Required action: Reproduce the listing below in full and without alteration, apart from its pictures.

Input data:
:::

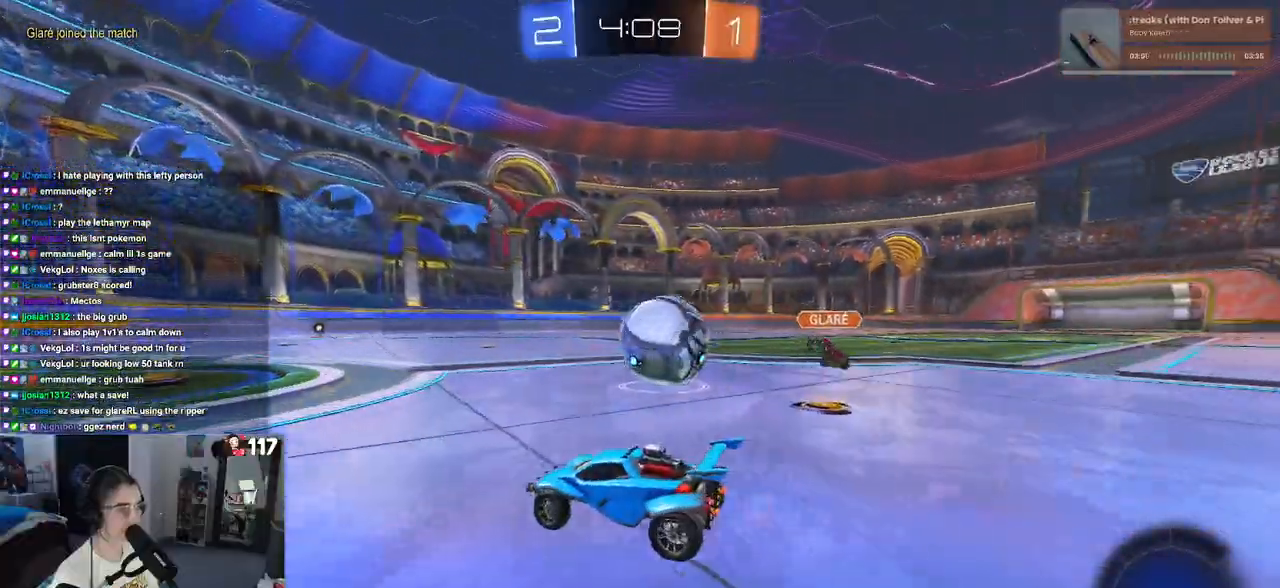
{"buttons": ["SQUARE", "R2"], "left_stick": "right", "right_stick": "center", "events": [[133, "CROSS", "down"], [217, "CROSS", "up"], [283, "CROSS", "down"], [333, "SQUARE", "down"], [367, "CROSS", "up"]]}
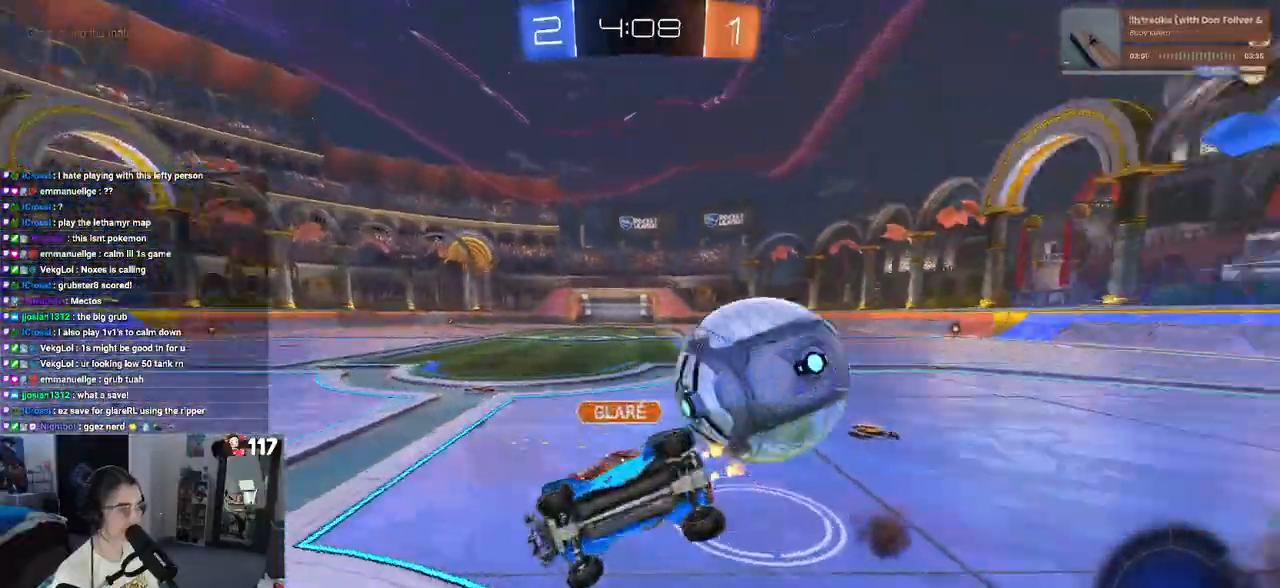
{"buttons": ["SQUARE", "R2"], "left_stick": "center", "right_stick": "center", "events": [[500, "left_stick", "center"]]}
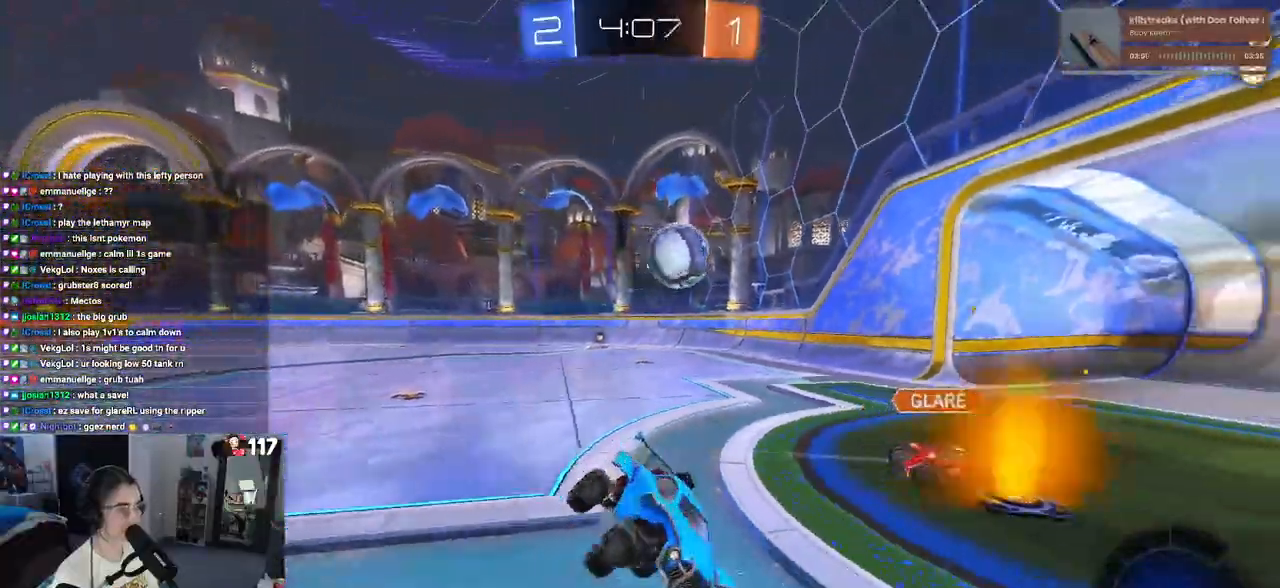
{"buttons": ["R2"], "left_stick": "left", "right_stick": "center", "events": [[67, "SQUARE", "up"], [83, "left_stick", "left"]]}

:::

Answer space:
{"buttons": ["SQUARE", "R2"], "left_stick": "right", "right_stick": "center", "events": [[133, "CROSS", "down"], [217, "CROSS", "up"], [283, "CROSS", "down"], [333, "SQUARE", "down"], [367, "CROSS", "up"]]}
{"buttons": ["SQUARE", "R2"], "left_stick": "center", "right_stick": "center", "events": [[500, "left_stick", "center"]]}
{"buttons": ["R2"], "left_stick": "left", "right_stick": "center", "events": [[67, "SQUARE", "up"], [83, "left_stick", "left"]]}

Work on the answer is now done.